Enrico Colantoni, Alexander Garfin, Obi Abili

 

 

By Ron Fassler

 

If a play is presented to the theatergoing public as a thriller it has to offer a thrill or two. And as a personal fan of the genre, I live in hope of the comeback it richly deserves. Broadway hasn’t given us a successful one since Ira Levin’s Deathtrap forty-one years ago (which is a long time to wait). One of my ten-best lifetime theatergoing experiences was the original production of Anthony Shaffer’s Tony Award winning Best Play Sleuth in 1970, which I saw as a teenager. Even after nearly half a century, I have never forgotten its effect on me which was that of a roller-coaster ride, with the ups and downs of its cat and mouse game keeping me nervously on the edge of my seat. But Fear, at a mere length of seventy minutes, misses the twists and turns necessary to jack up the stakes, ultimately making me feel unaffected by most of what transpired.

 

 

I can’t really fault the actors or the director, since the script metaphorically tied their hands behind their backs. On stage, one of the three actors actually had his hands tied behind his back for much of the play, and again—I never felt he was in anything less than a contrived jeopardy.
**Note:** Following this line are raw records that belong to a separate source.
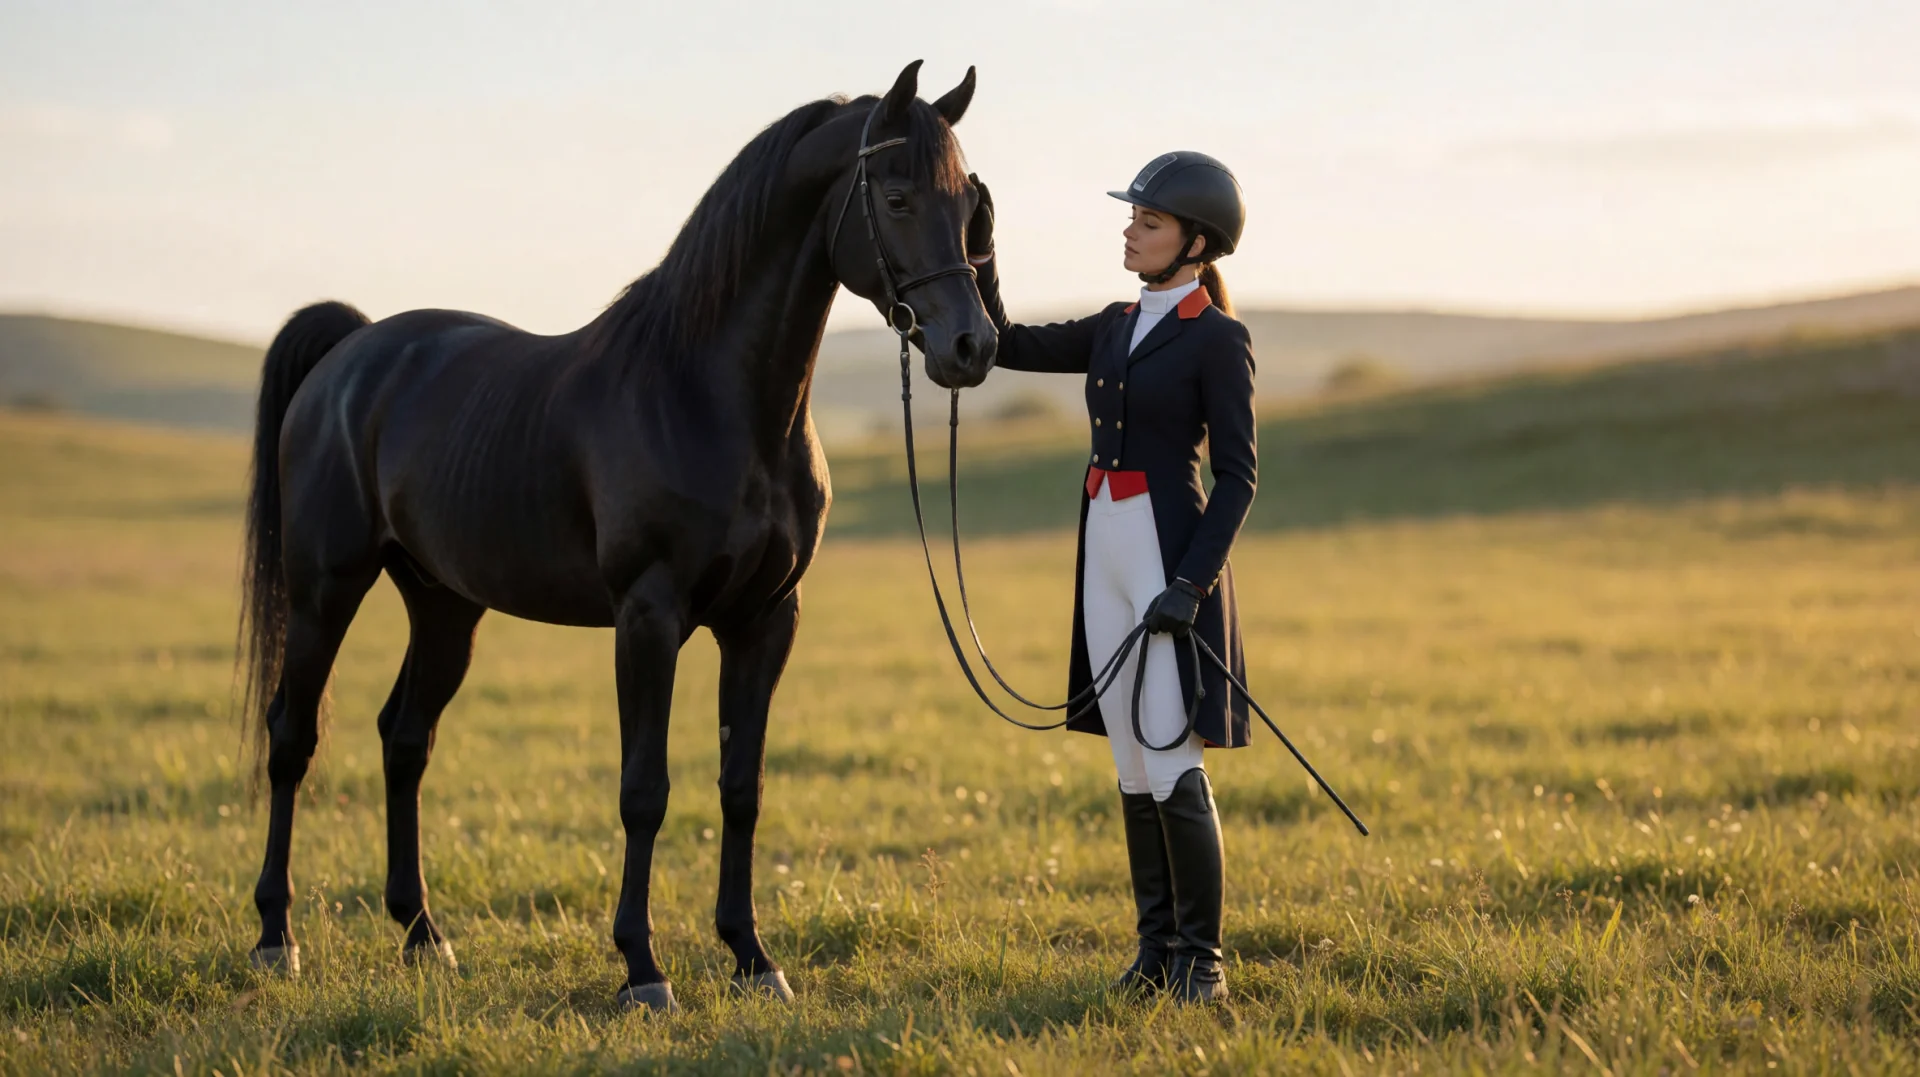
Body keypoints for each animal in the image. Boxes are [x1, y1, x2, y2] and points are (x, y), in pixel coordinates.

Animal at [236, 61, 994, 1013]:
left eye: (969, 201)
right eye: (895, 197)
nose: (972, 346)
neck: (707, 394)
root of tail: (354, 350)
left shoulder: (765, 622)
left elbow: (740, 786)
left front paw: (752, 956)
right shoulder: (648, 617)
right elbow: (646, 789)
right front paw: (643, 967)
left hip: (445, 607)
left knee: (405, 739)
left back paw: (424, 935)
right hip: (323, 590)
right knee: (291, 736)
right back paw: (276, 936)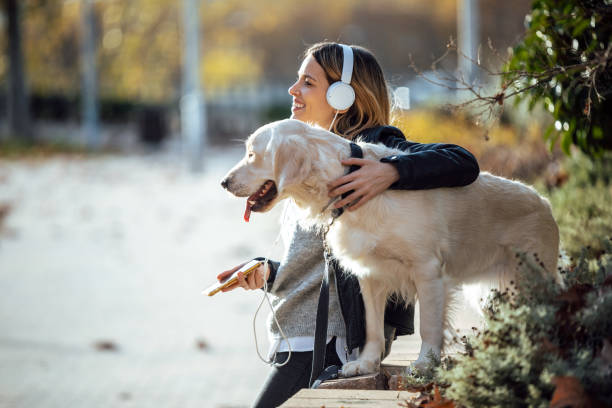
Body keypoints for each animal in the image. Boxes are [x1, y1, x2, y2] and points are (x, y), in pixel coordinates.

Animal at [219, 118, 560, 376]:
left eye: (252, 154)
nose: (223, 182)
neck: (346, 182)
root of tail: (545, 201)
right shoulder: (370, 274)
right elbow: (371, 327)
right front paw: (365, 363)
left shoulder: (428, 270)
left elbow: (429, 326)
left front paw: (425, 364)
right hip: (491, 292)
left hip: (529, 279)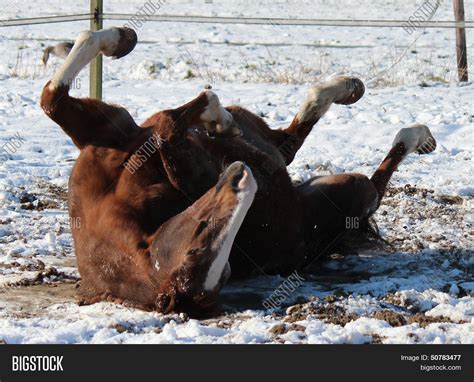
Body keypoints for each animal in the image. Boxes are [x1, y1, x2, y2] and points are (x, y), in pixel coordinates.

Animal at [40, 26, 436, 314]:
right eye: (196, 246)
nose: (239, 176)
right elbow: (174, 122)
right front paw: (219, 119)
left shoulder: (110, 132)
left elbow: (53, 98)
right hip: (347, 189)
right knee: (375, 185)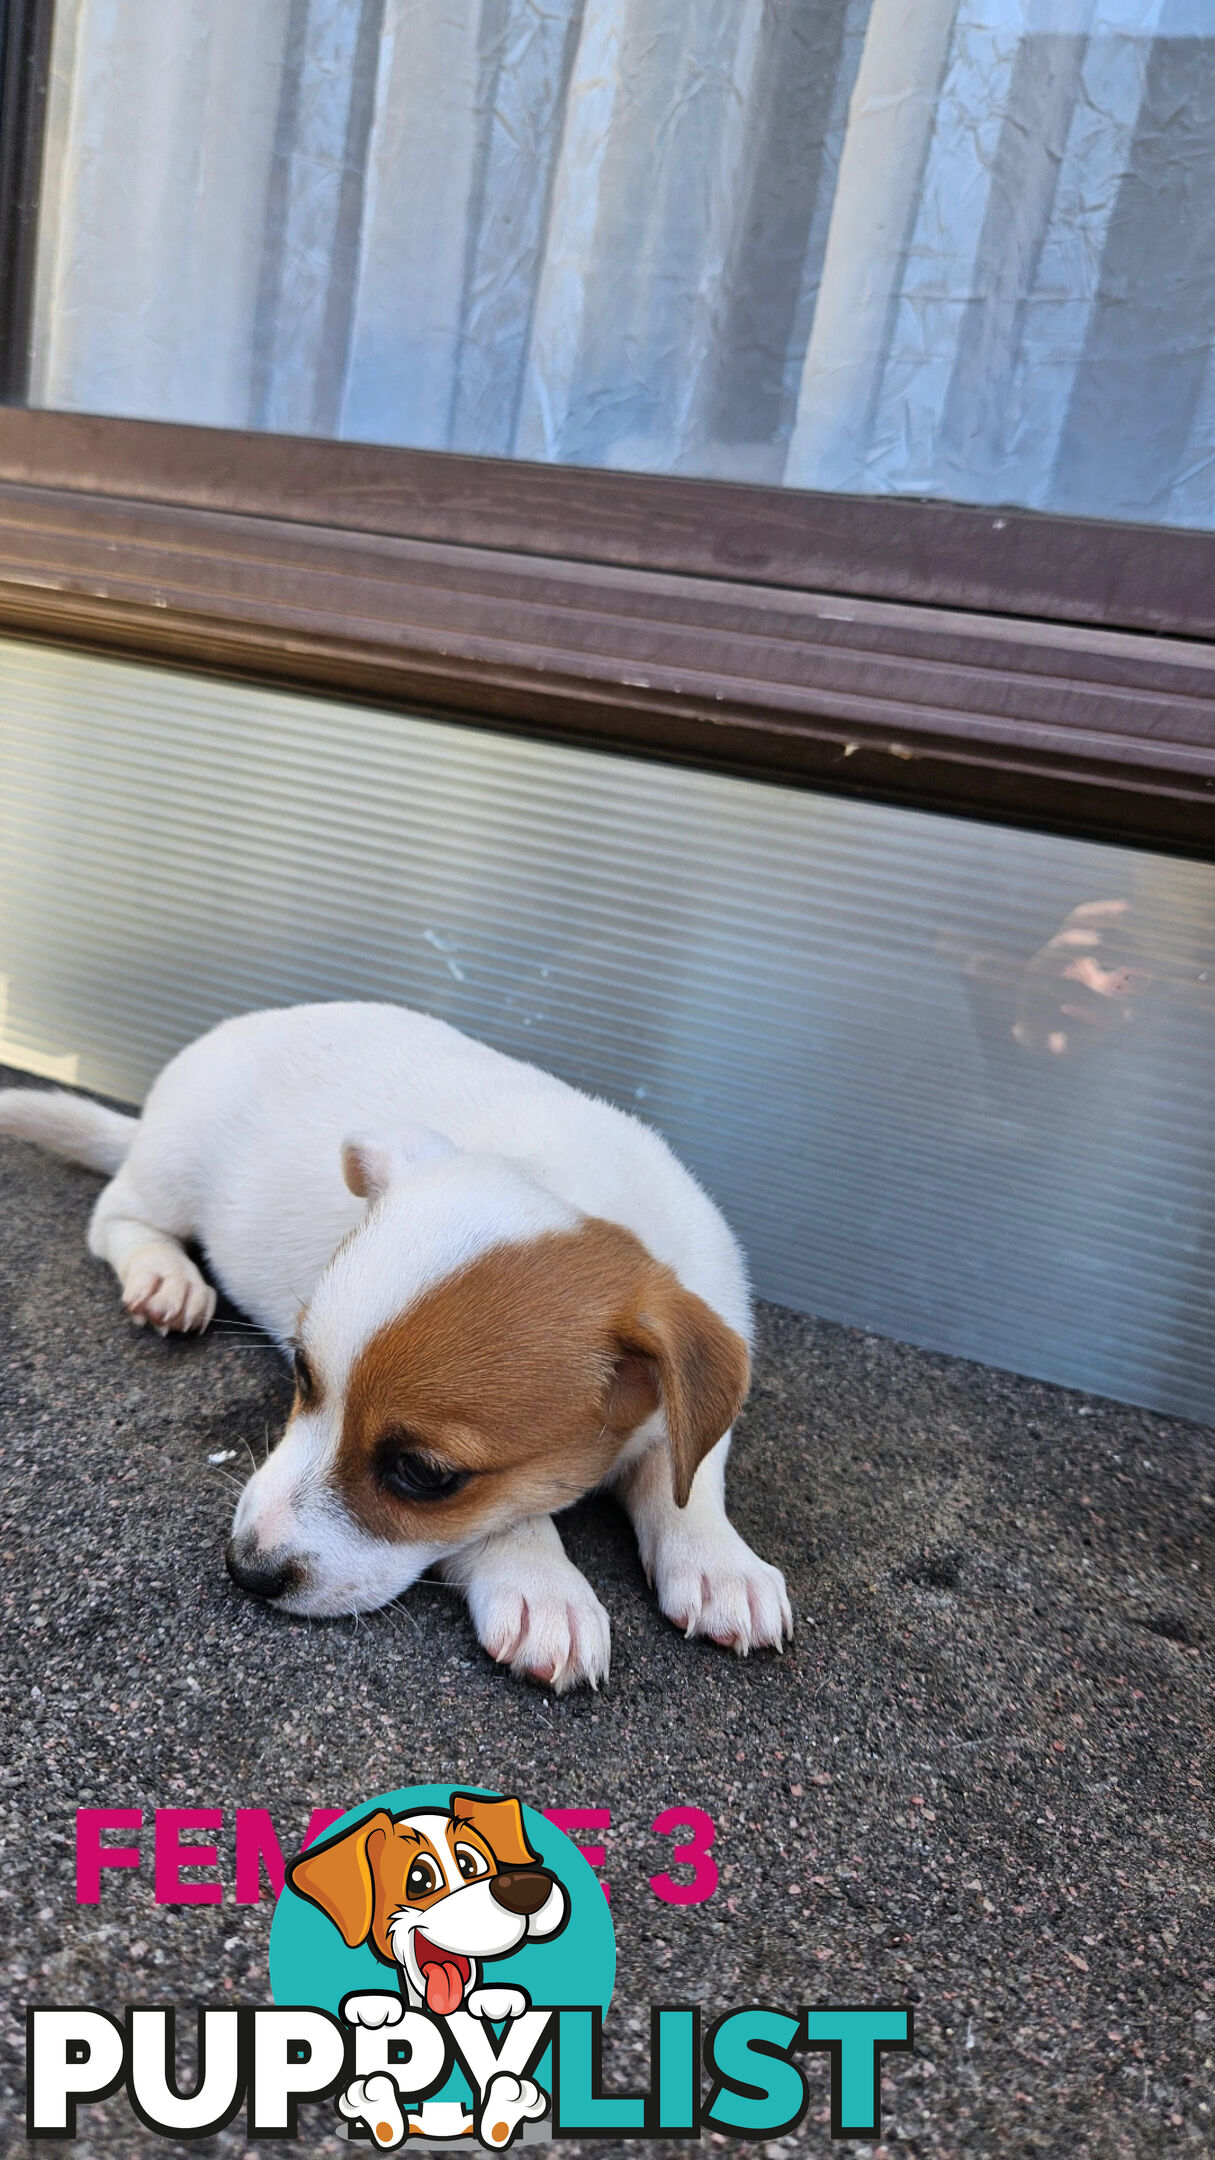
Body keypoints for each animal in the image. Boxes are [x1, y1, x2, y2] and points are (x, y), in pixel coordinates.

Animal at [0, 993, 786, 1684]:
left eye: (424, 1474)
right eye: (302, 1375)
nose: (244, 1568)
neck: (572, 1185)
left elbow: (686, 1477)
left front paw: (718, 1563)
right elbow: (506, 1521)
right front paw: (542, 1582)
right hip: (172, 1170)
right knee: (115, 1216)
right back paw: (165, 1277)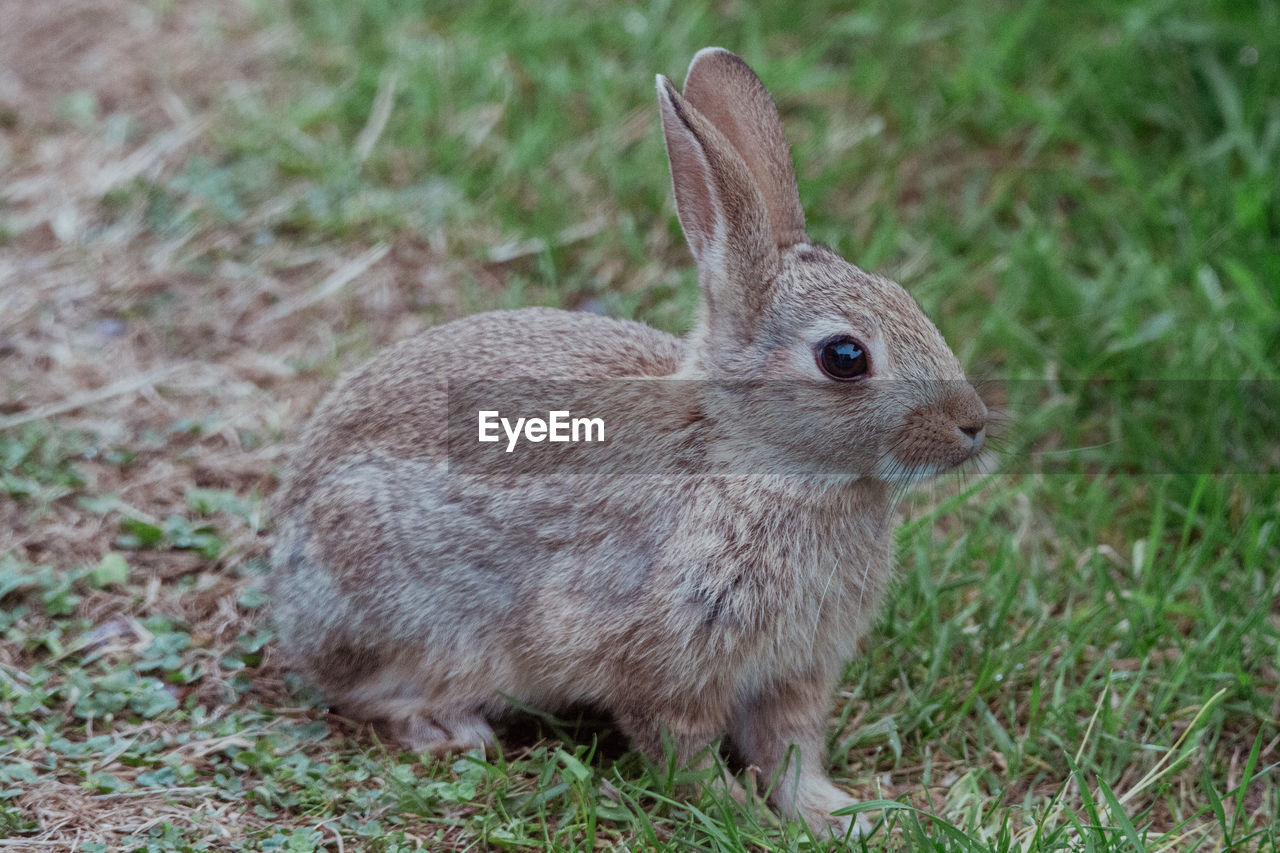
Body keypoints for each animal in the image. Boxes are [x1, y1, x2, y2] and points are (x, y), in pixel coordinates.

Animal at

The plot concerns a missing girl in a local New Jersey community, and the lead character of Phil (Enrico Colantoni), a hot-under-the-collar blue-collar self-described vigilante, who is only too happy to lead a search party. Things kick off promisingly with his having captured the fifteen-year-old Jamie (Alexander Garfin), suspiciously hanging about the woods where the girl was last seen. Then after a brief interrogation which yields nothing, one of Phil’s neighbors Ethan (Obi Abili), a bespectacled Princeton University professor stumbles upon them in the abandoned shack where the play takes place. This sets the scene for the difference between Ethan and Phil; the former educated at the best schools, and the latter, whose learning is by way of the school of life. And with poor Jamie stuck in the middle, and not really granted all that much to say for the play’s short-spanned seventy minutes running time, it does not allow for a terribly interesting battle of wits. The only mystery to me is that the play is being billed as thriller, as not only does the tension fizzle out completely over whether the captive will be found dead or not, but the young boy doesn’t convey any sense of danger to himself or to his would-be captors. Depriving that character of a whip-smart intellect, leaves him ill-equipped to referee the two adult characters. He just sits in a chair tied up, which is insufficiently dramatic to say the least.

Putting three people on stage of different backgrounds and socio-economic class also isn’t enough to guarantee the kind of fraught-filled tension playwright Matt Williams and director Tea Alagic are hoping for here. I suppose a town’s plumber, a tenured professor and an anxious and insecure kid might have been the sorts of characters to provide proper tension for another play, but not in one where the dialogue and plotting lack the force to convey anything close to genuine terror. Sadly, this misnamed Fear doesn’t create near the suspense to warrant its title.

Photos: Jeremy Daniel

 

Fear is at the Lucile Lortel Theatre at 121 Christopher (between Hudson and Bleecker Street) now through December 8th.